Given records section start

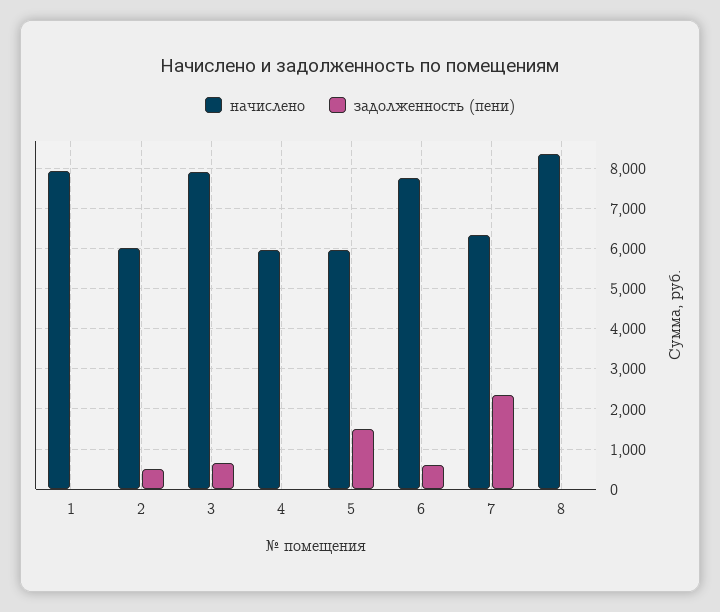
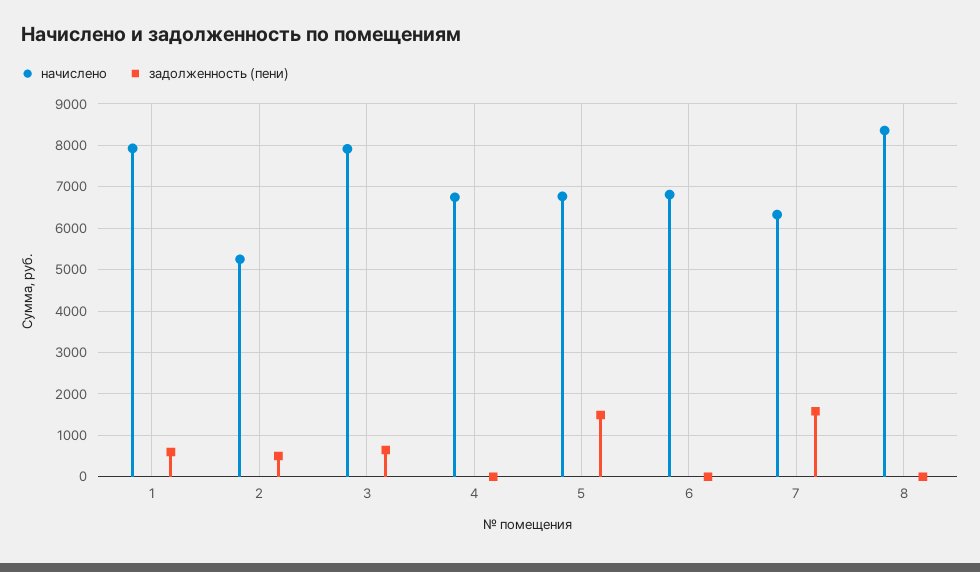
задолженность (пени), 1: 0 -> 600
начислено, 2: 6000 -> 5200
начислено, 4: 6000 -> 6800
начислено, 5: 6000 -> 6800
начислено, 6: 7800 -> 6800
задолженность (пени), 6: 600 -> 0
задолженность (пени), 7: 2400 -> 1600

Given records section end

A verbatim transcription of the records, pictures excluded, is the required output.

■ Exercise answer:
задолженность (пени), 1: 0 -> 600
начислено, 2: 6000 -> 5200
начислено, 4: 6000 -> 6800
начислено, 5: 6000 -> 6800
начислено, 6: 7800 -> 6800
задолженность (пени), 6: 600 -> 0
задолженность (пени), 7: 2400 -> 1600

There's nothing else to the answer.